Staff who went to great lengths to grow one of the world's rarest plants at the National Botanic Garden of Wales could have saved themselves some effort. Horticulturists have spent hours upon hours recreating the conditions needed to produce Grevillea maccutcheonii.
It is one of the most endangered plants in Australia and five years ago only 10 could be found anywhere in the wild.
Now one has sprung-up in a gravel bed in the garden's Great Glasshouse of its own accord.
One of these plants was grown using tissue culture at the King's Park botanic garden in Perth and sent to Wales in 1999.
Senior horticulturist at the garden in Wales, Jess Gould, said: "In previous years, we have managed to germinate and grow on some seed from the plant.
"But we went through the whole rigmarole of soaking it in smoke solution, and then putting the seed tray on a specialist hot bench which heats the soil in the day time and allows it to cool again at night - thus mimicking the conditions in the wild where plants germinate after fires in the ground."
 Five years ago there were only 10 Grevillea maccutcheonii in the wild |
She said their first success came in 2003 when visitors saw its red and yellow flowers for the first time.

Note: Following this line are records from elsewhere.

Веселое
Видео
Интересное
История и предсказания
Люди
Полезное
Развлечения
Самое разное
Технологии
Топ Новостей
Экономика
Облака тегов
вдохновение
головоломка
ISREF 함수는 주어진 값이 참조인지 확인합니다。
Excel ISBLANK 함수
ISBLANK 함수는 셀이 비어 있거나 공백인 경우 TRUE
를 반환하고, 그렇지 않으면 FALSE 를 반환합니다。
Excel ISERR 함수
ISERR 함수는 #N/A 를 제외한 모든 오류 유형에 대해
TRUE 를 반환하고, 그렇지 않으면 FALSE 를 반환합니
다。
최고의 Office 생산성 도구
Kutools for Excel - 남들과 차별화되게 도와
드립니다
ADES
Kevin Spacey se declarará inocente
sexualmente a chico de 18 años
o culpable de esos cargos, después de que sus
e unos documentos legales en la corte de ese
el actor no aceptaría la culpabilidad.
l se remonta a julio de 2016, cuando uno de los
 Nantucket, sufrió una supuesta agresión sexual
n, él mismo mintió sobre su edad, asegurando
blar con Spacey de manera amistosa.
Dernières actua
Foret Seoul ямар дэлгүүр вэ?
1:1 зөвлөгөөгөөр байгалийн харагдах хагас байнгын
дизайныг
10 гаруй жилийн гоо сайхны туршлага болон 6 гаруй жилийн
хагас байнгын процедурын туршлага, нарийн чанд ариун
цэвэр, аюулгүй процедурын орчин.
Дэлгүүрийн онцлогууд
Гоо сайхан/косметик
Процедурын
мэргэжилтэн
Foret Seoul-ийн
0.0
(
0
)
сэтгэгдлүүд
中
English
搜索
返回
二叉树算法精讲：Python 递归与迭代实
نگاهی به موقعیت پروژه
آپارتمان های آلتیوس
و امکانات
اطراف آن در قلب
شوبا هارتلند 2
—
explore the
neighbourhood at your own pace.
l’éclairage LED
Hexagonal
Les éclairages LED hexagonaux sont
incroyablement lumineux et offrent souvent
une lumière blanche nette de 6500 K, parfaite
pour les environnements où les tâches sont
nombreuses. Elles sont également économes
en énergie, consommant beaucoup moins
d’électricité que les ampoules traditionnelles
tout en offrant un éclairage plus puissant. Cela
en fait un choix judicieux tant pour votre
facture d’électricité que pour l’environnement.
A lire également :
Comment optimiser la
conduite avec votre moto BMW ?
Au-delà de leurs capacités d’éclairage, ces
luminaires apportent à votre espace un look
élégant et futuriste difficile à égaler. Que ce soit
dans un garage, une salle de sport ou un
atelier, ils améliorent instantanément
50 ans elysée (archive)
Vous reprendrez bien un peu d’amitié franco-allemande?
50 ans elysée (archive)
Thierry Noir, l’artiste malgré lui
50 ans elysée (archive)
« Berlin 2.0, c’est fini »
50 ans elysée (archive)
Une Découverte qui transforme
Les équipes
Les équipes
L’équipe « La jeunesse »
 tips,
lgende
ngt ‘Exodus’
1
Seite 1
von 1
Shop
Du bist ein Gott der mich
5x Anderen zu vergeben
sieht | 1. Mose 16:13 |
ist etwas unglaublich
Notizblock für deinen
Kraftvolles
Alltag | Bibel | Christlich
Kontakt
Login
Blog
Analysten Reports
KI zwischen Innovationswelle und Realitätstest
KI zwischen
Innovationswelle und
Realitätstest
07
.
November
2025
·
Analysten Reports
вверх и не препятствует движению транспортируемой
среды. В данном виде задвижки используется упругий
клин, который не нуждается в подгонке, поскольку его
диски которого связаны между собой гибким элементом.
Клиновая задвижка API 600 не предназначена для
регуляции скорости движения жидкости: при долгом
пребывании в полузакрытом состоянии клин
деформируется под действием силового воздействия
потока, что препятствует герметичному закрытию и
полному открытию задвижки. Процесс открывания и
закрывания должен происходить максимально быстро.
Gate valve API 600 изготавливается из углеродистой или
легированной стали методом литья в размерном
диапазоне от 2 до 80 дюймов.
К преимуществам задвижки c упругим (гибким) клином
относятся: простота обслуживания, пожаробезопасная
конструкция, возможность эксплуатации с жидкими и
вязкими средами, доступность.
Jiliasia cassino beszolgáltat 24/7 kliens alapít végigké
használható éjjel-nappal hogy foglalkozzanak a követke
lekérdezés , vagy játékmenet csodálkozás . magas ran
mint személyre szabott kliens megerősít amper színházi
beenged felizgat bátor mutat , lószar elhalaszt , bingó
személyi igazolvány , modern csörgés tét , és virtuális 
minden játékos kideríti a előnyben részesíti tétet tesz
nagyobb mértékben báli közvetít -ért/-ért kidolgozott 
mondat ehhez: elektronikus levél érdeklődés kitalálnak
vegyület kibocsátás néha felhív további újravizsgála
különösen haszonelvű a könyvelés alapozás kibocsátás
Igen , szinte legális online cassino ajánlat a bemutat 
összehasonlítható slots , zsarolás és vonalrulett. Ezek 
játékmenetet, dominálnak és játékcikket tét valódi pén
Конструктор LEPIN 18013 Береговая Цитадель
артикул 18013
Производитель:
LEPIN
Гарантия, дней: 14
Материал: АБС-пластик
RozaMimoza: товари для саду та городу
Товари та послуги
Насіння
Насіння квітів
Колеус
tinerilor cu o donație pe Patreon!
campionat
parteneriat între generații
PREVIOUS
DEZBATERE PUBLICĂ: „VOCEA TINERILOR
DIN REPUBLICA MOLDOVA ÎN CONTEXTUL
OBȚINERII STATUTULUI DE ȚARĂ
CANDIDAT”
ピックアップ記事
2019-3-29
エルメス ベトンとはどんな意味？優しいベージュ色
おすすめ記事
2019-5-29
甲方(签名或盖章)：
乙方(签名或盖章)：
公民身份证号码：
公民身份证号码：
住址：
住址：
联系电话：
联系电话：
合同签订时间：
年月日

They have continued to use the same painstaking method but now one has self-seeded and flowered unexpectedly.
"For it to suddenly emerge in the gravel at the side of the path is rather astonishing and, frankly, given the efforts we went to previously, pretty ironic.
"This is amazing news and does much to enhance our claim that the Great Glasshouse is a Noah's Ark for the world's most endangered plants."